My wife’s domineering mother has left again and the
atmosphere is much better now. After she had left I felt relieved and my
wife and I were talking with each other in an entirely different manner than
was possible when her mother was there. We go on with our way
of relating and talking, because we feel better that way. In SVB we talk with a
different kind of sound than in NVB. This sound of our voice is a conditioned
stimulus, which makes many other new experiences available.
“The
speaker or the producer [of speech] may simply ‘parrot’ the responses of the
caregivers, where the response itself reinforces repetition, much like how the
emission of music is automatically reinforced” (Skinner, 1957). As a child, I preferred
to echo the sound of my mother over the frightening, intimidating sound of my father. I was
conditioned by the friendly sound of my mother. “When a child has acquired conditioned reinforcement for correspondence
between hearing and saying the child is reinforced by her reproduction of what
is heard.” Greer emphasizes that “parroting
is not verbal. It becomes verbal only when the child behaves such that a listener
mediates the speaker. This mediation function distinguishes the joining of the
observing behavior and the producing behavior of language from the joining of
other observing and producing behaviors.” My forceful father didn’t mediate my
verbal behavior.
My mother was my primary audience, who mediated my speech
and my verbal behavioral history has been affected by the experience
of the sound of her friendly voice. The foundation for what would lead to my discovery
of SVB was not created by my father, but by my mother’s reinforcement of “relations between production and the
nonverbal world.” Moreover, “the
capacity to match across seeing, hearing, touching, tasting, and smelling such
that the capacity for sameness across senses was mastered”, could only be
learned from someone who had this capacity. I often wondered
why I was crying, but crying was my mother’s way of putting it all together.

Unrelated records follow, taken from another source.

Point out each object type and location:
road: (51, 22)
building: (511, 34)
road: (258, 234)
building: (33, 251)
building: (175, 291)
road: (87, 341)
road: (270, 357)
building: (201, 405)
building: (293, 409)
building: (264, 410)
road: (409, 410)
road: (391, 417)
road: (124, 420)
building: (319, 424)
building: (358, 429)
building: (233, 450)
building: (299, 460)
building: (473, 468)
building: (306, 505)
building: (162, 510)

Although people have judged and misunderstood my tears as a sign of
pathology, I felt them as restoring wholeness and relief. I used to cry openly, but learned to cry alone. I think that
crying is a behavioral cusp and I feel fortunate to have learned it.
My
mother’s voice or anyone who sounded like her became an
appetitive conditioned stimulus for me to which I was naturally
attracted to, but my
father’s voice or anyone who sounded like him, was an aversive
conditioned
stimulus I was in conflict with if I couldn’t escape from it. I was
often scolded and
humiliated by him because I wasn’t listening. I tried and I wanted to,
but
I couldn’t and I failed and was often rejected. The harder I tried, the
more I failed. I often felt
that if I could have my mother by herself, I would be happy, but that
wasn’t possible. She often confused me because she allowed my father’s
corporal
punishment to be inflicted on me and her other children. My impatient
father used to say that those who don’t want to hear, will be made to
feel. What he meant by that was that if we
didn’t do as he told us to, he would hit us and he often did. I wasn't
able to learn much from my father as I was afraid for him. I only was
able to learn from those who sounded good. Thus, the “auditory stimulus”, how other people sounded, “came to control multiple responses as a result of specific
instructional or environment experiences.”